School Closure Caused by COVID Has Significant Impact on Children’s Learning Capacity
School closure as a result of the COVID pandemic has had a significant impact on the learning capacity of children in the Caribbean. Today, the World Bank joined regional officials in a webinar to share information coming out of surveys done in the region. The studies have shown that learning problems in the Caribbean, which were already there prior to COVID, were exacerbated by the pandemic. Children in the Caribbean will enjoy only fifty-five percent of their productive capacity by the age of eighteen, the information suggests. Countries, like Belize, that had their schools closed longer, have suffered more than the others in the Caribbean who remained opened longer. Here’s World Bank representative Tim Johnston sharing some of those findings.
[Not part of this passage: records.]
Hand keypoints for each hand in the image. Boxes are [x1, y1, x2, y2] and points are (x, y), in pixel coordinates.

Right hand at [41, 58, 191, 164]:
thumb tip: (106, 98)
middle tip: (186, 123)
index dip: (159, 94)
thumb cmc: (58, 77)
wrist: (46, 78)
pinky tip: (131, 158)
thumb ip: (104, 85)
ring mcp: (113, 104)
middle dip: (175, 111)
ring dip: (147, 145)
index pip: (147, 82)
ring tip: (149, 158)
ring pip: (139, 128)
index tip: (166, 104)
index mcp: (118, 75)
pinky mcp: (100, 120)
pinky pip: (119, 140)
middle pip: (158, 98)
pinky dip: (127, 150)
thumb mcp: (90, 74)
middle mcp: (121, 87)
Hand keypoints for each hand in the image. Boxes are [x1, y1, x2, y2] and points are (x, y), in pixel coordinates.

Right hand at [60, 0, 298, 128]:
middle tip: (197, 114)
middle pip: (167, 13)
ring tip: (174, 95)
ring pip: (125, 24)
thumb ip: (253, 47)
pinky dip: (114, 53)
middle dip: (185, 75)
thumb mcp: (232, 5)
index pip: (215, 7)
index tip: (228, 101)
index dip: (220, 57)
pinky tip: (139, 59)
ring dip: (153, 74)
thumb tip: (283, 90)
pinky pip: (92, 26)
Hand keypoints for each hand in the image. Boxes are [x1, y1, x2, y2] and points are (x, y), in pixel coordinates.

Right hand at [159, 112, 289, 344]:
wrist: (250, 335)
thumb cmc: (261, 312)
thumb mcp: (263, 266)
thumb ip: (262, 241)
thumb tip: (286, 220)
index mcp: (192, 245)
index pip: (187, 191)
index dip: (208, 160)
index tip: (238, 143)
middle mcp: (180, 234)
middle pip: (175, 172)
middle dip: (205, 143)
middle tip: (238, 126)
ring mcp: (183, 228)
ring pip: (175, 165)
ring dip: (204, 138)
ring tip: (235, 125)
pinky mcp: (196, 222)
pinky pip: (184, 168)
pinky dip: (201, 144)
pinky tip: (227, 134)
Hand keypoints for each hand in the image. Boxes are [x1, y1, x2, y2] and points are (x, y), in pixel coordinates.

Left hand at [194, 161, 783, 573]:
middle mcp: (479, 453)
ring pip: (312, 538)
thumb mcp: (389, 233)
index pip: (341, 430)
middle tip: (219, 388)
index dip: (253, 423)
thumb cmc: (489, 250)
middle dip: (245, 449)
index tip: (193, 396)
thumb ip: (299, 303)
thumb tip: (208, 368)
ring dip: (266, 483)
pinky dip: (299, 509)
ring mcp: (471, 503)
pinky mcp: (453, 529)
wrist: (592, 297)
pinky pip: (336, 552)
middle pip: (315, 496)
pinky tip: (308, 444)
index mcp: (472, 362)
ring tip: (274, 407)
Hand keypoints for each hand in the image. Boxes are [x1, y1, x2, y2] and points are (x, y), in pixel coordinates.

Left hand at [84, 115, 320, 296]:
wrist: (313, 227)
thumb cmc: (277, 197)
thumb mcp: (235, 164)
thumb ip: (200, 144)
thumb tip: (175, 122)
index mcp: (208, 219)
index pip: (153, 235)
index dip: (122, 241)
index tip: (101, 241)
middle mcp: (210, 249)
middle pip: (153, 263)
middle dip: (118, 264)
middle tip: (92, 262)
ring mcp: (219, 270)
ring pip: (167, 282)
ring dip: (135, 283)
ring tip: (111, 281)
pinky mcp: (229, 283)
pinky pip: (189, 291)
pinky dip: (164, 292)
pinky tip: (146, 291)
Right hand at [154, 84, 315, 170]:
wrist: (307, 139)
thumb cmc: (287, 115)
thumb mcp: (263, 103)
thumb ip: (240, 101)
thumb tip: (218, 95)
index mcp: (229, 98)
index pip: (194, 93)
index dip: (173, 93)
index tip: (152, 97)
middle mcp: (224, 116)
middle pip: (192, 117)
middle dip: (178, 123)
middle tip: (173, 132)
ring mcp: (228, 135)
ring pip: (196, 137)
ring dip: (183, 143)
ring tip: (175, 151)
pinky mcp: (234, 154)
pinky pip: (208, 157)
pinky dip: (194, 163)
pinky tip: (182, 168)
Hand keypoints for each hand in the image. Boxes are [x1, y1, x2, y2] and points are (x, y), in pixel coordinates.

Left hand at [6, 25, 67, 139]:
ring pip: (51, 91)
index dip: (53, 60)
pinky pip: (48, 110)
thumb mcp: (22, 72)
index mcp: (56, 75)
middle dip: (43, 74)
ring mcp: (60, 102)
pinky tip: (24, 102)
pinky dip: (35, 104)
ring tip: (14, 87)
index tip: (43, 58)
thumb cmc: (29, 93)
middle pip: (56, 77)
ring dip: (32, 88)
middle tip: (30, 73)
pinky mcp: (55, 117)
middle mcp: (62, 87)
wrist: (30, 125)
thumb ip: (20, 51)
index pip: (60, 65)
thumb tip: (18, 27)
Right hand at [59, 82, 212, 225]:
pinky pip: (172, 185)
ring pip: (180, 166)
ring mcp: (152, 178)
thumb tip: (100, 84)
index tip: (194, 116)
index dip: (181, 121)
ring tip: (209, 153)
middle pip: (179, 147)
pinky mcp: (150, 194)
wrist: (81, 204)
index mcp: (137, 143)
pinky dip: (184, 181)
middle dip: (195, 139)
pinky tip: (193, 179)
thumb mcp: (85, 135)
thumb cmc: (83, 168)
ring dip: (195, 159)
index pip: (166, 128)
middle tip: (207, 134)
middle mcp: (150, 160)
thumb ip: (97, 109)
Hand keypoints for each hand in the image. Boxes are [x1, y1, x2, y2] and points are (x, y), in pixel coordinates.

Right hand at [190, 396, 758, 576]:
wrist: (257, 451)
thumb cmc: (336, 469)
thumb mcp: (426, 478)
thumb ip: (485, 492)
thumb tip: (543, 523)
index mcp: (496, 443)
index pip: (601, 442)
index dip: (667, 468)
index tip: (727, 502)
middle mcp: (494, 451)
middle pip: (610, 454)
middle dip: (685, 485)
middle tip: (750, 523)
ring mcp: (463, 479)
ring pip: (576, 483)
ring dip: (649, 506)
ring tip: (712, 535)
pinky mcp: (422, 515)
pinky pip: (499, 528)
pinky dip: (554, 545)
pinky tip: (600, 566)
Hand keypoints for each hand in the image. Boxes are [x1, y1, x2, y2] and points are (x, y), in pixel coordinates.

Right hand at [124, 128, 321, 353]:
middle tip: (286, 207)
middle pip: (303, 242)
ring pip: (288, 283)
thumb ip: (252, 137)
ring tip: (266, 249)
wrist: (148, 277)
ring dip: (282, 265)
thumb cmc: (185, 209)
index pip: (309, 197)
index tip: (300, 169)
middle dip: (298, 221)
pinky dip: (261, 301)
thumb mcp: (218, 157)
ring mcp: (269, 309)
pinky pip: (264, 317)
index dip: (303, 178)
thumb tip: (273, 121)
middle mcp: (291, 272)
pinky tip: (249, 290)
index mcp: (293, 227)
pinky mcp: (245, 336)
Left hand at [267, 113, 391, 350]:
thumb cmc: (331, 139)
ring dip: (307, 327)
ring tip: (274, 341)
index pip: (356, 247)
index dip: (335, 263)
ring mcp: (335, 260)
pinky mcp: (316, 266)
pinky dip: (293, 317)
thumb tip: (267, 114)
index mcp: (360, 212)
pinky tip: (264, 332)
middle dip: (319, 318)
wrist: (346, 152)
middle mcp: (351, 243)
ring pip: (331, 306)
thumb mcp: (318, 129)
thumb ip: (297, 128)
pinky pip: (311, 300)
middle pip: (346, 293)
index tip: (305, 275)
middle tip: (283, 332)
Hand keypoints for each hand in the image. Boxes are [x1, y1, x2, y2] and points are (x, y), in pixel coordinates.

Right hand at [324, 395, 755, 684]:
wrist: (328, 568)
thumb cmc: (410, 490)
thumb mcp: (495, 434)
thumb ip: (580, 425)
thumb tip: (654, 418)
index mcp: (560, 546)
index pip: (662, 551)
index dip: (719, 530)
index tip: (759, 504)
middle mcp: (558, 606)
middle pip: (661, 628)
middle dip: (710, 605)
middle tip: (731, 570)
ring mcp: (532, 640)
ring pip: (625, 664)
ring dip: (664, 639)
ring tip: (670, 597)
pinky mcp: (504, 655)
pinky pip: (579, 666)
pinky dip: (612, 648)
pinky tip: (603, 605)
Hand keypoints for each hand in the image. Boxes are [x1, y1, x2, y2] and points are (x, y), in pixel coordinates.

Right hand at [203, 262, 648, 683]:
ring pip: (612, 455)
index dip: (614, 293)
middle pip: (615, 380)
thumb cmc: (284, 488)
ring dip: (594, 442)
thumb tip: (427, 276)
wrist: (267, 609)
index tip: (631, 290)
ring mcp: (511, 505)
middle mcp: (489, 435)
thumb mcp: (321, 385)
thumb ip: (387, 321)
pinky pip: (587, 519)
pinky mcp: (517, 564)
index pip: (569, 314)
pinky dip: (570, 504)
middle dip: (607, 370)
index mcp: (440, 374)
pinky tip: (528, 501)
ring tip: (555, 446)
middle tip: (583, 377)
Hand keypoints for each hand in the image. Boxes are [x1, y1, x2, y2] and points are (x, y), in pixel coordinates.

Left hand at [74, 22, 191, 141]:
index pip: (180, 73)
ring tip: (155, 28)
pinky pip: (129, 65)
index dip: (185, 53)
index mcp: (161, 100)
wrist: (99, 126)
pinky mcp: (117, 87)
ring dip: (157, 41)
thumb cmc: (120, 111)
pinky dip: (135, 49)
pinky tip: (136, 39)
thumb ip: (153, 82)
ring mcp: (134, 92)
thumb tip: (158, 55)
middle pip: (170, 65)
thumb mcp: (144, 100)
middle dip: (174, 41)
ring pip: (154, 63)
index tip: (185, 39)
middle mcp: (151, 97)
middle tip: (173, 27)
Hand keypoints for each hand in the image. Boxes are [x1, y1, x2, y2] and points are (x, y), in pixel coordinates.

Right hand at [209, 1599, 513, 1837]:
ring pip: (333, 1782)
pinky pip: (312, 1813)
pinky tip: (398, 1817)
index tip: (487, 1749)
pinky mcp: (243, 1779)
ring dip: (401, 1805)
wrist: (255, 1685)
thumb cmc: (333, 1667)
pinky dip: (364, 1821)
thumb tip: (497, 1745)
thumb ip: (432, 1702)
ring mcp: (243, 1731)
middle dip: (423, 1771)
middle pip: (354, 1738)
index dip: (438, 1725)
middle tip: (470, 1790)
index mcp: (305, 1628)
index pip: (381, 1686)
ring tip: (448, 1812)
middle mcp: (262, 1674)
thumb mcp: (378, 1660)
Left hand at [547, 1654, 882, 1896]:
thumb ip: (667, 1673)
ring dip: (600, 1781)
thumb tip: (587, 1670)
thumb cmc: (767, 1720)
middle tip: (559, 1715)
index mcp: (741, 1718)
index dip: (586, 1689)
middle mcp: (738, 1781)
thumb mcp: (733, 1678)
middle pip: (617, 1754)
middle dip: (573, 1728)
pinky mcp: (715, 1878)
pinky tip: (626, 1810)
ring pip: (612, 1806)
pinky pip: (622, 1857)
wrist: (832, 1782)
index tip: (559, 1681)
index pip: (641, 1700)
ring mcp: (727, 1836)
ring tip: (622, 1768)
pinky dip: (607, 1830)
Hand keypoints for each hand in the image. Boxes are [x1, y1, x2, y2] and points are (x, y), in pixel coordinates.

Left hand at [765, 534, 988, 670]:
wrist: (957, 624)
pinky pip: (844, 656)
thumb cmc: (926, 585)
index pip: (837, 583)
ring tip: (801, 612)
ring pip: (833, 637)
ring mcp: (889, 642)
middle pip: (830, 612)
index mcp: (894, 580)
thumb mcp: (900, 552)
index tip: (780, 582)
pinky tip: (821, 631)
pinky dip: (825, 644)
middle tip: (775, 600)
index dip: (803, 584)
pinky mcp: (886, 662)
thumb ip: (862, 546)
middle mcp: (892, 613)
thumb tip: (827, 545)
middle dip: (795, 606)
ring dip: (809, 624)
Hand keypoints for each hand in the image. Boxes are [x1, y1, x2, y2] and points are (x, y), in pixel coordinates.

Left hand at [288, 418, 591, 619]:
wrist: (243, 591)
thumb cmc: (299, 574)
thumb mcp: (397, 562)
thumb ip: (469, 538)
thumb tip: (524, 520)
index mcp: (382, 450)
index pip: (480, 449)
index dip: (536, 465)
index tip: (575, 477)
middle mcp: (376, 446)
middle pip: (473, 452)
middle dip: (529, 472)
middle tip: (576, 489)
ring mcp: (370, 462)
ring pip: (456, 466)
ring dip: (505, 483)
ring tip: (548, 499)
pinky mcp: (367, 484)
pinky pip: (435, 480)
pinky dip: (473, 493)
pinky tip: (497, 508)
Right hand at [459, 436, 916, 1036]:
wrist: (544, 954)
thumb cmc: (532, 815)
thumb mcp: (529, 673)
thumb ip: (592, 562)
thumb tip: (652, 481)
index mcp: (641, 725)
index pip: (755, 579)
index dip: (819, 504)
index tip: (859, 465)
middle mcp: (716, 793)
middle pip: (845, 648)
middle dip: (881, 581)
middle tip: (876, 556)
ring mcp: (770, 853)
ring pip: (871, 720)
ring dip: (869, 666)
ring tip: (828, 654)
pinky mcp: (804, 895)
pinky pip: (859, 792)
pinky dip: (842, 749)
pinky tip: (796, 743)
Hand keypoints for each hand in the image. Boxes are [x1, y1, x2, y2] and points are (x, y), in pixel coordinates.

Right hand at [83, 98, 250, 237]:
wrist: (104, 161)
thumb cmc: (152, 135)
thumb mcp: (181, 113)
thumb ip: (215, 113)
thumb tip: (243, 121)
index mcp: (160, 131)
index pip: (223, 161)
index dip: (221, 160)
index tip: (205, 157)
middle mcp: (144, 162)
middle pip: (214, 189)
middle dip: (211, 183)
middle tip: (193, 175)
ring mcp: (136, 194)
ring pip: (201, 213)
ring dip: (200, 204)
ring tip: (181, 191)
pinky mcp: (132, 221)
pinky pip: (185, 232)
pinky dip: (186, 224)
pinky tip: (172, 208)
Tim Johnston, World Bank Representative
“For the Caribbean and this is just the Caribbean countries, you can see from each country, which ones were fully closed – that’s the red at the bottom, one that were mostly closed, partially closed in the yellow or open, which is the green. You can see quite a range from countries like Belize, Jamaica, Guyana, which had their schools closed a substantial portion of the time, to some countries like Bermuda, Aruba and Curacao that were open much more of the time. So you have a lot of variation in between. So what happened as a result? Well we know that attendance rate, even with virtual online, learning dropped, compared to prior to the pandemic. And if you compare the beginning of the pandemic just over a year later, May or July of 2021, our teams have estimated about one in four students were not actively engaged in any learning activity just over a year later, despite the availability of online learning otherwise. And we also see significant inequalities among students and among different groups that were just proportionally affected by tenets with disadvantaged students particularly facing challenges with learning and attendance. And if we look at the graph on the left, you can see some examples in the dark blue was the attendance rates before the pandemic and afterwards in the light blue was during the pandemic.”